EXERCISE BRIEF »
Recast the lines of the records from the line with "### Аннотация" up to and including the line with "Современная металлургическая промышленность" as a Markdown table with the columns No. and Line. Give each row its number and leave out blank lines.

__________

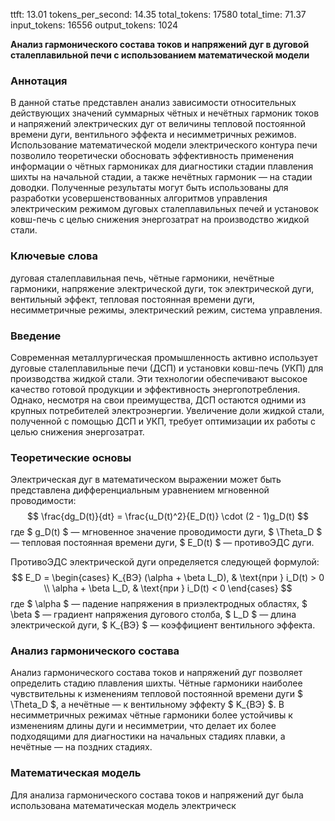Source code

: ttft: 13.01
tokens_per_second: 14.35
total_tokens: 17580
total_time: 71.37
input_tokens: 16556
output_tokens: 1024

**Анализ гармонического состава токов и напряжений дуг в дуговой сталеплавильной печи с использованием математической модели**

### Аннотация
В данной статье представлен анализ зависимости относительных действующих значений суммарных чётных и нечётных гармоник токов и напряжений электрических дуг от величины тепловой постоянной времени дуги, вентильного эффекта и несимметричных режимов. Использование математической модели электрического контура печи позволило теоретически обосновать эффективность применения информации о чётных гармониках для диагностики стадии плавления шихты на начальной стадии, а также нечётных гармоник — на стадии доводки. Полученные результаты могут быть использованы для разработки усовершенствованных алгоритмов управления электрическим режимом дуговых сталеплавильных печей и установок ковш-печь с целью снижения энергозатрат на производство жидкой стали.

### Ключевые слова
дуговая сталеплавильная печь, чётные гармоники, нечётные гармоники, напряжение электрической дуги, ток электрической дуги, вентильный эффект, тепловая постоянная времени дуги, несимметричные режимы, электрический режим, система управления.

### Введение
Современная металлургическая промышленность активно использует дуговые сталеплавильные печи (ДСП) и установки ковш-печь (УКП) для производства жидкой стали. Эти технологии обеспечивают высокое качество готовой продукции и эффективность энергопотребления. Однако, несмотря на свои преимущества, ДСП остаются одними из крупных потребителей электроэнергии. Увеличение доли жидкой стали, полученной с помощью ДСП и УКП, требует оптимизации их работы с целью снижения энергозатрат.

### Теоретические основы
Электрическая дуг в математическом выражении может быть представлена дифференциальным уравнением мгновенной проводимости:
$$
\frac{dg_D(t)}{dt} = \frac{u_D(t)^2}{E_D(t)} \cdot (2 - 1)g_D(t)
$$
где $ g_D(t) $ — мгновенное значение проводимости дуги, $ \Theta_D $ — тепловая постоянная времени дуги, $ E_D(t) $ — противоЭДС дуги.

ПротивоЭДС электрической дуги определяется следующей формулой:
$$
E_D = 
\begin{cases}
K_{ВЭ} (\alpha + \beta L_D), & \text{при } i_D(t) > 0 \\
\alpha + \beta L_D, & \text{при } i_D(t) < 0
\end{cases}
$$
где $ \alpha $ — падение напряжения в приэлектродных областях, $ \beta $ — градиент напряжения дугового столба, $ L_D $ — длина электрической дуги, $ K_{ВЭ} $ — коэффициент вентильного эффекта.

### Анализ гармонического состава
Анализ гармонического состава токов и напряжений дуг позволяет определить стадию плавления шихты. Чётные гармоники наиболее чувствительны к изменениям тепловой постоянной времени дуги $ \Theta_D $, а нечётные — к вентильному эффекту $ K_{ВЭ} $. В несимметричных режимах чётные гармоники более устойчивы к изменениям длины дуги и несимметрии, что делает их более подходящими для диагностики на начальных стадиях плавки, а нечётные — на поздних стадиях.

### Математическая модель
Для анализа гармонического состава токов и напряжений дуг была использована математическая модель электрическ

__________

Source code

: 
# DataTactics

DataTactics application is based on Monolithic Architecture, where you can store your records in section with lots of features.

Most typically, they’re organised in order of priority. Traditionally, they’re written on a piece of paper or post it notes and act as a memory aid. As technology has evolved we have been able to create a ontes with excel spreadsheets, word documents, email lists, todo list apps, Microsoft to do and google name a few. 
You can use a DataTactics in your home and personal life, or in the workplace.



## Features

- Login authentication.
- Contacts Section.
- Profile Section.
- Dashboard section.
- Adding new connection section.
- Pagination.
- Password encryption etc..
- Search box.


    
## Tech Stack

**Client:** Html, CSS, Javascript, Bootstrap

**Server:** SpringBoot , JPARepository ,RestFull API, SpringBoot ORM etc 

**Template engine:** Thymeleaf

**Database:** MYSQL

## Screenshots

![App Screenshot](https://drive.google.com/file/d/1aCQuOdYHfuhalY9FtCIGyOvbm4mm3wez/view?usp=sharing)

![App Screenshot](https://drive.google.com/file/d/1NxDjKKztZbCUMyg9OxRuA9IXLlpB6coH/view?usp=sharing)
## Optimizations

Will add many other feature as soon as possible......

__________

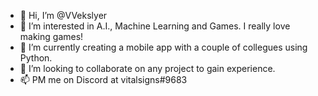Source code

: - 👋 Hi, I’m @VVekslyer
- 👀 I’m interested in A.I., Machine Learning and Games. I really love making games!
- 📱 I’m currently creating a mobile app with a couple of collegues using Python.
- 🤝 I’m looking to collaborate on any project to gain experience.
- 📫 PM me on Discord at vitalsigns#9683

__________

REPLY TO THE EXERCISE »
| No. | Line |
|---|---|
| 1 | ### Аннотация |
| 2 | В данной статье представлен анализ зависимости относительных действующих значений суммарных чётных и нечётных гармоник токов и напряжений электрических дуг от величины тепловой постоянной времени дуги, вентильного эффекта и несимметричных режимов. Использование математической модели электрического контура печи позволило теоретически обосновать эффективность применения информации о чётных гармониках для диагностики стадии плавления шихты на начальной стадии, а также нечётных гармоник — на стадии доводки. Полученные результаты могут быть использованы для разработки усовершенствованных алгоритмов управления электрическим режимом дуговых сталеплавильных печей и установок ковш-печь с целью снижения энергозатрат на производство жидкой стали. |
| 3 | ### Ключевые слова |
| 4 | дуговая сталеплавильная печь, чётные гармоники, нечётные гармоники, напряжение электрической дуги, ток электрической дуги, вентильный эффект, тепловая постоянная времени дуги, несимметричные режимы, электрический режим, система управления. |
| 5 | ### Введение |
| 6 | Современная металлургическая промышленность активно использует дуговые сталеплавильные печи (ДСП) и установки ковш-печь (УКП) для производства жидкой стали. Эти технологии обеспечивают высокое качество готовой продукции и эффективность энергопотребления. Однако, несмотря на свои преимущества, ДСП остаются одними из крупных потребителей электроэнергии. Увеличение доли жидкой стали, полученной с помощью ДСП и УКП, требует оптимизации их работы с целью снижения энергозатрат. |